Van Den Driessche saw a “large amount of blood” when he arrived, with the snow stained a “reddish tinge” and the victim already in an ambulance.

He and his partner taped off the scene while several first responders at the ambulance provided emergency care to Rubanik.

“They were working on him hard. They were doing chest compressions,” Van Den Driessche said.

Van Den Driessche radioed police dispatchers, saying the victim was unstable and might not make it.

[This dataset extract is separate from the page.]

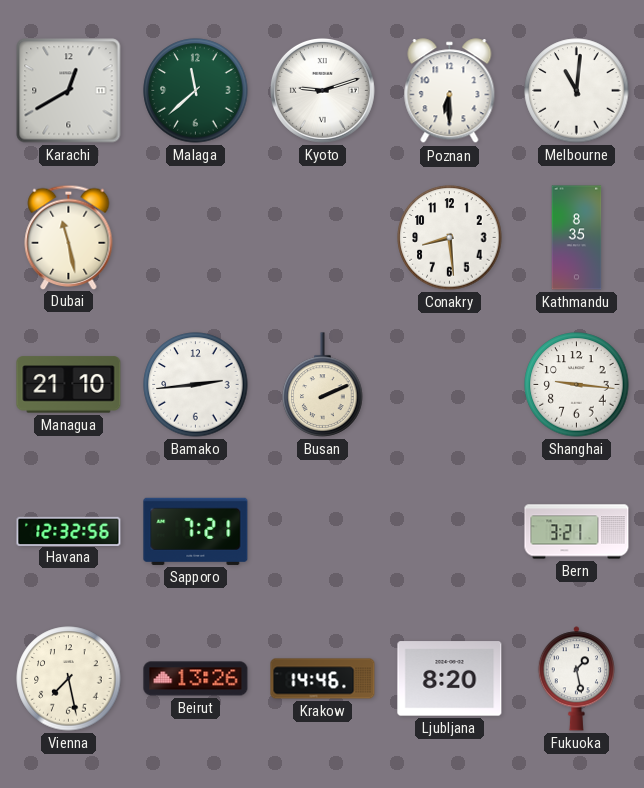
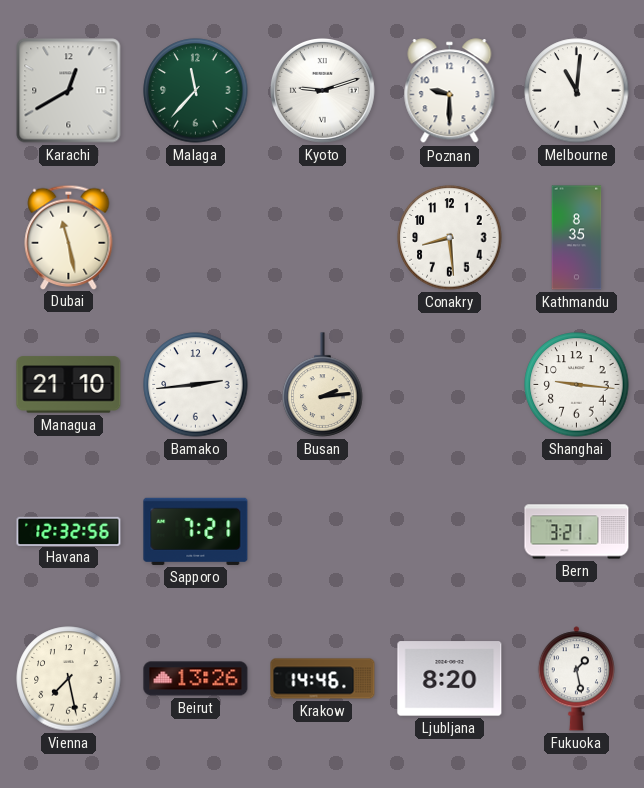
Malaga: 11:38 -> 11:37
Poznan: 6:30 -> 9:30
Busan: 2:11 -> 2:14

“The one paramedic … just said there was a small laceration between the collarbone and neck on the left side,” he said. “His clothes were just drenched.”

Rubanik was taken to hospital around 8:30 a.m. and pronounced dead at 8:54 a.m., said Van Den Driessche, who followed the ambulance to the hospital.

A cellphone “covered in blood” and a backpack with a duotang inside that had English language materials were among the items on Rubanik.

Sgt. James Sushnyk, a 21-year member of the force, was a shift supervisor that day.

Court heard he directed the closure of Talbot and Watt to traffic and called in supports to scan the area, including officer Chad Black.

Black contacted Winnipeg Transit, asking for footage from buses in the area around 7:45 a.m. and 8:20 a.m. By 9:30, a transit employee reported dropping off a male in the area of Watt and Talbot who was talking about stabbing someone, Black told court.

Black said footage from transit, taken around 7:45 a.m., showed a man told the driver to pull over, then said, “You want to get stabbed now? Fuck … I’ll stab you,” court heard.

Investigators also obtained footage from a homeowner on Talbot showing a man running in the area around 7:43 a.m., Sushnyk said.

Tips suggested a few suites of interest at a residential complex at 450 Talbot, he said.

People there, along with the photos and transit report, prompted investigators to identify Gladu as a suspect, Sushnyk said.

The trial will continue Tuesday, with footage from transit surveillance expected to be played in court.